What the task requires: Two lines in the listing below mark the span: one contains "Use a different port" and one contains "3. Ensure devices are on the same network". Reproduce both of them and everything between, exactly.

Recorded information:

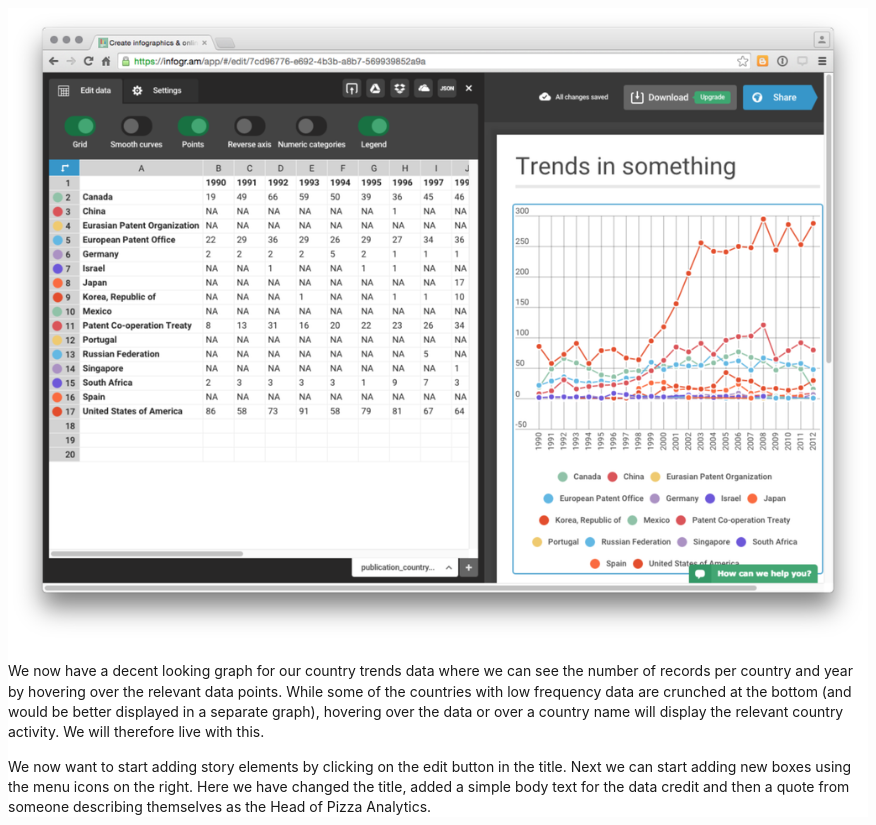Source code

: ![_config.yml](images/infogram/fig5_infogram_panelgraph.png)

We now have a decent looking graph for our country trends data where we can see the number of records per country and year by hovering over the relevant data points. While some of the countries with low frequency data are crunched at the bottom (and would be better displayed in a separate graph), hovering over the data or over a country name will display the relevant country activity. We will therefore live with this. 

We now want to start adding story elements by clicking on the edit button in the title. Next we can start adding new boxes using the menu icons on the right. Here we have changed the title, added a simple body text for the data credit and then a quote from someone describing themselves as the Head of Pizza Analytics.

--

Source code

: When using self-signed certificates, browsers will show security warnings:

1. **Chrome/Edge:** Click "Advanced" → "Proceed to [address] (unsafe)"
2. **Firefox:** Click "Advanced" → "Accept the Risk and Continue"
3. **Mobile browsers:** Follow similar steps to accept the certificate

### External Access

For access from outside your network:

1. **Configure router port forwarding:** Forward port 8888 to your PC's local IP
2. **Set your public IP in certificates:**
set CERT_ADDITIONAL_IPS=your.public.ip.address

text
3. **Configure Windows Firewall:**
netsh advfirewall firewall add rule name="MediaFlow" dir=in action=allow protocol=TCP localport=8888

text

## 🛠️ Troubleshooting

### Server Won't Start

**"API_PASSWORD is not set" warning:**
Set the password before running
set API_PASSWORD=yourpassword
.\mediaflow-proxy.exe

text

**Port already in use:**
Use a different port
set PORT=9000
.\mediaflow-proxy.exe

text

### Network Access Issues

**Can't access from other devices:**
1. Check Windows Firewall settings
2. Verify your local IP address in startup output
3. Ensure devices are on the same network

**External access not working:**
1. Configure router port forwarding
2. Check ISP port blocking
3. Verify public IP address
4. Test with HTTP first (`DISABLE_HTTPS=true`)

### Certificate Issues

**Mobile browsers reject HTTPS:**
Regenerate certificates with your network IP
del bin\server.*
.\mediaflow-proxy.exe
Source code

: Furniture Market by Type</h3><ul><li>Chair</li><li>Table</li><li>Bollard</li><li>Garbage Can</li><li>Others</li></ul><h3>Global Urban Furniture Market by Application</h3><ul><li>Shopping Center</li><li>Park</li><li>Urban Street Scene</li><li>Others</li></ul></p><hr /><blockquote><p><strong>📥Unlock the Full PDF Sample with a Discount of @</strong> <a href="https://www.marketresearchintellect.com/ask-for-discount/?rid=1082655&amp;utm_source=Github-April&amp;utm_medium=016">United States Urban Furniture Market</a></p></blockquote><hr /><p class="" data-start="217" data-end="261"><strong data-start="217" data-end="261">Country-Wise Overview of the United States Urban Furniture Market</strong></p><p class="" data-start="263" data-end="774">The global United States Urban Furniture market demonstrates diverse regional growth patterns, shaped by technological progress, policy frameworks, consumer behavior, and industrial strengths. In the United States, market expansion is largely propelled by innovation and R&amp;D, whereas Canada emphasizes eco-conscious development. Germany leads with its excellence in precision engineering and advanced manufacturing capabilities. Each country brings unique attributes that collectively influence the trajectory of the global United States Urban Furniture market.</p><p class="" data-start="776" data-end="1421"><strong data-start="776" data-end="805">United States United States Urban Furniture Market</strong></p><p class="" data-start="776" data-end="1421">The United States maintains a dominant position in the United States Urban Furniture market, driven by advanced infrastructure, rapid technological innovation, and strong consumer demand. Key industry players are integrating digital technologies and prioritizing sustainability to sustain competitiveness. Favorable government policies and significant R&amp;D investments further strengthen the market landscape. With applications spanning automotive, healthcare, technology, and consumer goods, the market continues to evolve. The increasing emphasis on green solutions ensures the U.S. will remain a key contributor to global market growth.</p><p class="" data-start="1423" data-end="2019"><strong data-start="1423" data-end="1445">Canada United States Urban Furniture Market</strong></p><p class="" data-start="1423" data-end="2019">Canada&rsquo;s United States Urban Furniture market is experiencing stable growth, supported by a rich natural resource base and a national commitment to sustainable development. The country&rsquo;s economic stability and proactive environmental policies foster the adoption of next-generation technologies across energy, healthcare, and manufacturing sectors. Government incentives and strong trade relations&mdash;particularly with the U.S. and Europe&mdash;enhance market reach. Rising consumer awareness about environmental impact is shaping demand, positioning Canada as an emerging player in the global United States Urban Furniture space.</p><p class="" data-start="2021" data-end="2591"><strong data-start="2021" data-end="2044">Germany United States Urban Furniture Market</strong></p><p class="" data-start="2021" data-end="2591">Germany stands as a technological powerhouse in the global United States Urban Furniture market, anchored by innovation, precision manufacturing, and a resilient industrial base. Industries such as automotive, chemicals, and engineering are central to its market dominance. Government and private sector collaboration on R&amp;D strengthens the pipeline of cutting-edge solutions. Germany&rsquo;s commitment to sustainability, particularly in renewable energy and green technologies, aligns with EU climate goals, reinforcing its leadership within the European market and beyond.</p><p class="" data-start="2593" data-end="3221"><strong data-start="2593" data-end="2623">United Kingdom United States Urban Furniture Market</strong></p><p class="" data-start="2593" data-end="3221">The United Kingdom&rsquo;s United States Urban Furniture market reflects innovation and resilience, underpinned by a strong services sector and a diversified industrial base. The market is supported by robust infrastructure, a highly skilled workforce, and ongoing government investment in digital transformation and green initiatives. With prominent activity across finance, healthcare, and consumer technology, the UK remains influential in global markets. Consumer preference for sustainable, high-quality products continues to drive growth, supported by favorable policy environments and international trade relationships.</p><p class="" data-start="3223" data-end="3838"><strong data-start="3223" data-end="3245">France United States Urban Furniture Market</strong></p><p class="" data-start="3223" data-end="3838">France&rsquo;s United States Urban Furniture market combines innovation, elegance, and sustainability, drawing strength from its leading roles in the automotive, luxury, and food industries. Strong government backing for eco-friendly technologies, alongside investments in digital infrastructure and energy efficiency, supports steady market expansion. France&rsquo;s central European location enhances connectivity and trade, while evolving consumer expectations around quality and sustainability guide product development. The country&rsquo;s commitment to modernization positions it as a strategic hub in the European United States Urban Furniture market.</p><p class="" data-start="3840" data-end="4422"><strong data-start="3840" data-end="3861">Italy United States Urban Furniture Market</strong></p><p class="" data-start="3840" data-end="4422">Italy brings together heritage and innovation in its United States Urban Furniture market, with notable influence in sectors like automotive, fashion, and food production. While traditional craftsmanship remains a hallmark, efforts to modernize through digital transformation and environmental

Result of this task:
Use a different port
set PORT=9000
.\mediaflow-proxy.exe

text

### Network Access Issues

**Can't access from other devices:**
1. Check Windows Firewall settings
2. Verify your local IP address in startup output
3. Ensure devices are on the same network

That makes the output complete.